I work with social science data sets, which are generally not as large as hard science data sets can be, but there are some similar issues.
First among them is getting the researchers who are collecting the data excited about sharing that data. The National Institutes of Health (NIH) mandate data sharing for research projects they fund, but this is often the last step of the research process, conducted when funds are running out or have been exhausted.
Even if the researcher is interested in sharing his or her data, it is not a simple process. Just putting raw data online doesn’t do any good without appropriate documentation, description, and access tools. In addition, social science datasets usually involve human participants, so any identifying information must be stripped from the data, or the data must be restricted to researchers who have signed usage agreements and put appropriate security measures in place to protect participants’ personal information.
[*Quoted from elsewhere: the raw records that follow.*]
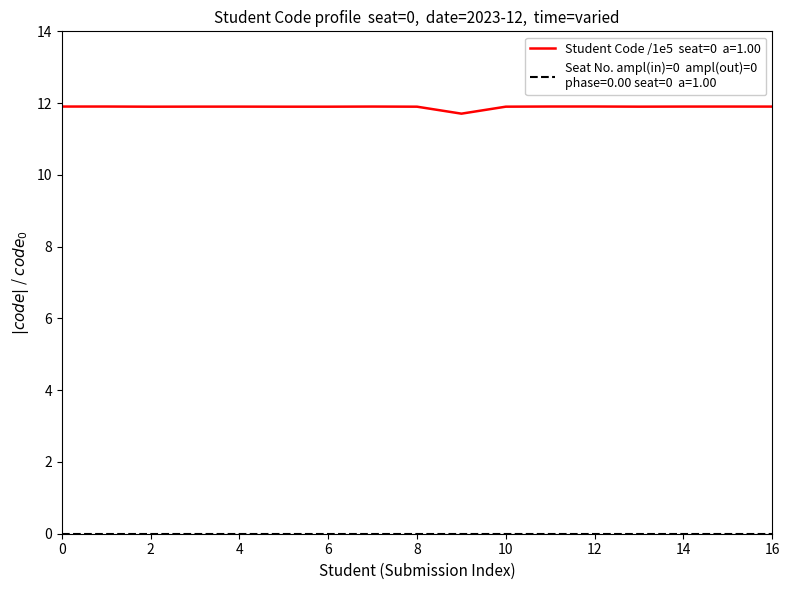

What is the maximum value shown in the chart?

11.9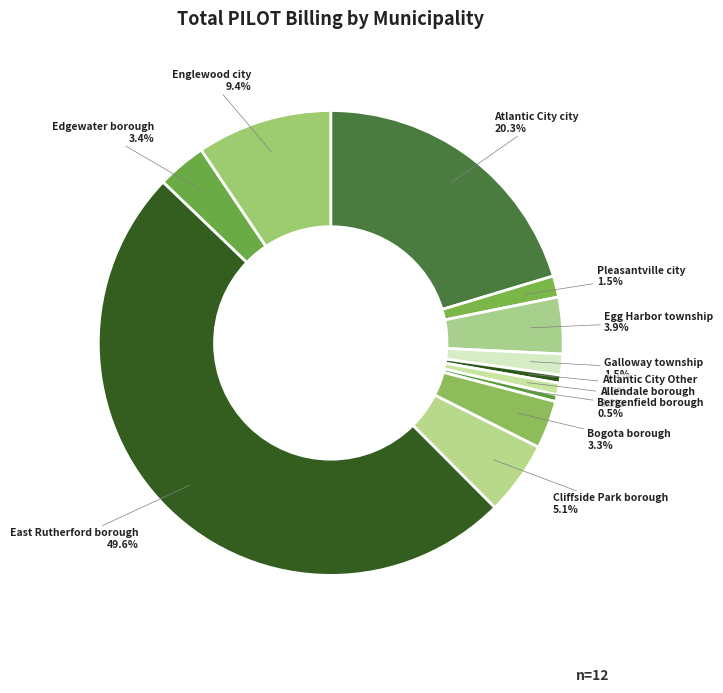

How much of the chart is everything except Bogota borough?

96.7%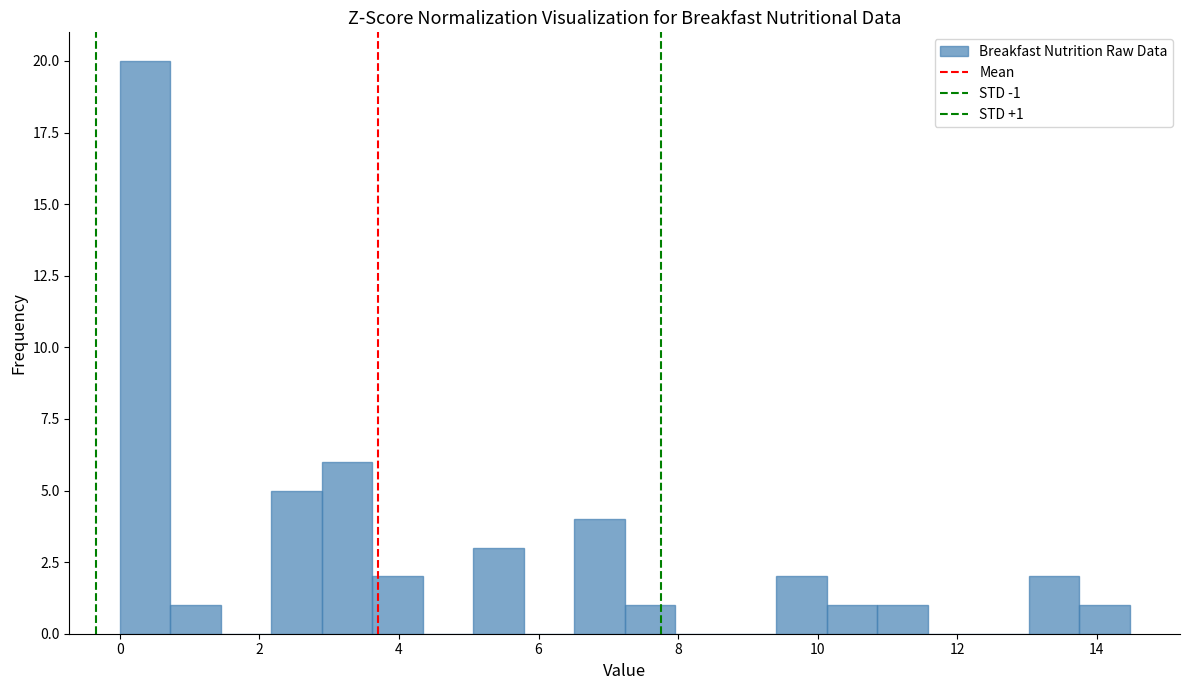

Around what value on the x-axis is the tallest bar? Give the approximate position of its centre, as read against the axis.

0.4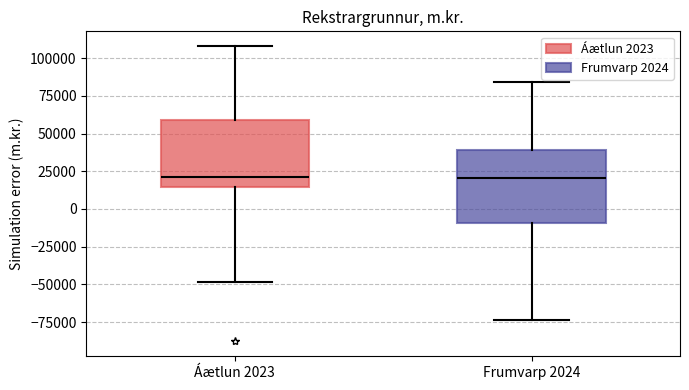

Where is the lower edge of the box for Frumvarp 2024 on the y-axis? The values are not printed on the chart, so give them approximately, as read against the axis.

-10000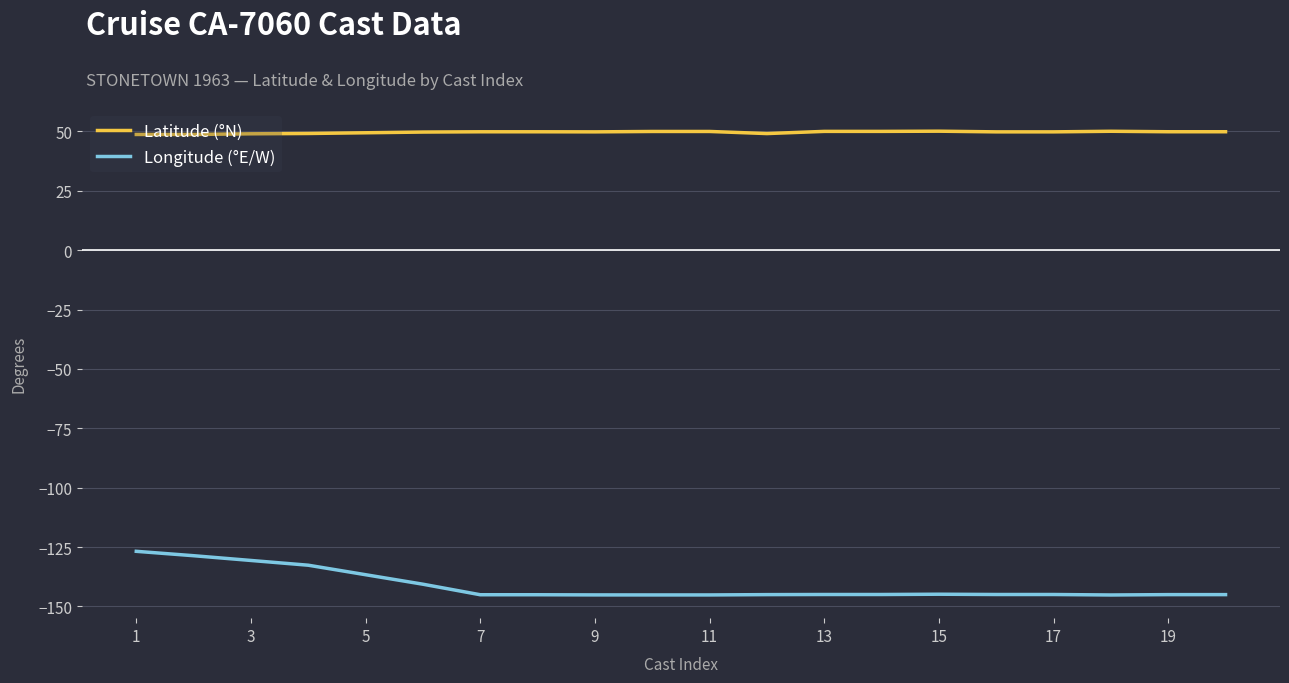

Which series has the widest spread of values?

Longitude (°E/W)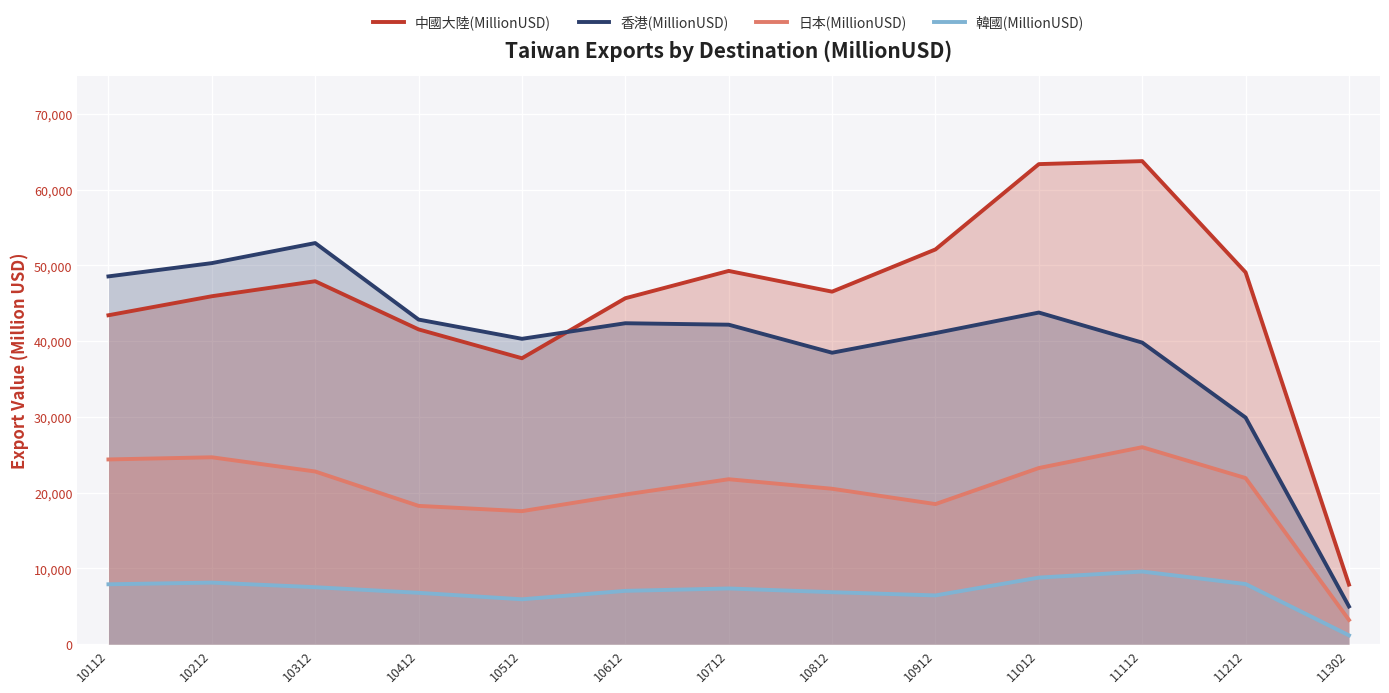

True or false: 中國大陸(MillionUSD) and 韓國(MillionUSD) cross at least once.

False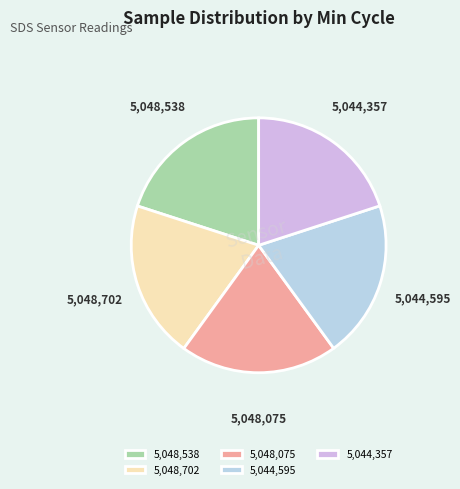

The 5,044,357 slice represents 20% of the pie. True or false?

True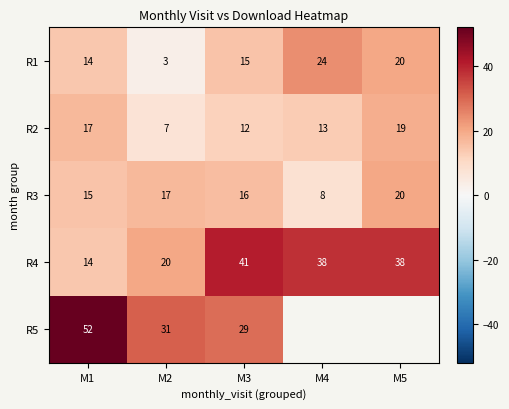

What is the minimum value for R2?

7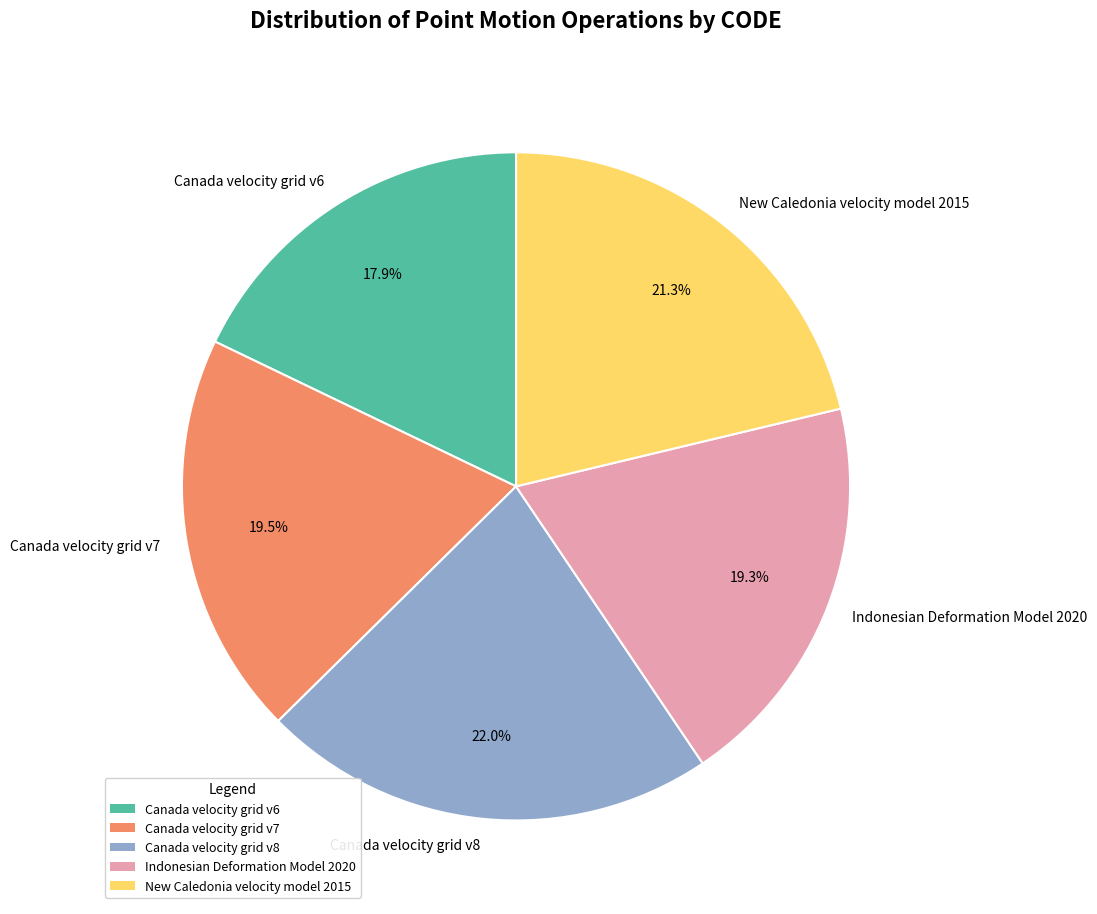

True or false: Canada velocity grid v6 accounts for 26% of the total.

False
Google does not exactly have a spotless record when it comes to privacy protection.
Archiving and preservation, however, is where I’m really not sure I trust Google. As I mentioned, data dissemination often comes at a stage in the research when funding has run out, so free looks good. But will Google’s free service continue to exist if Google someday decides that it is not a good business investment? Or what happens if (gasp!) Google goes out of business, or is sold to another company?
Libraries and institutional archives have a good track record on privacy and on long-term preservation. Google may provide increased open access, but I don’t think it can eliminate the need for solid, continually funded institutional data archiving.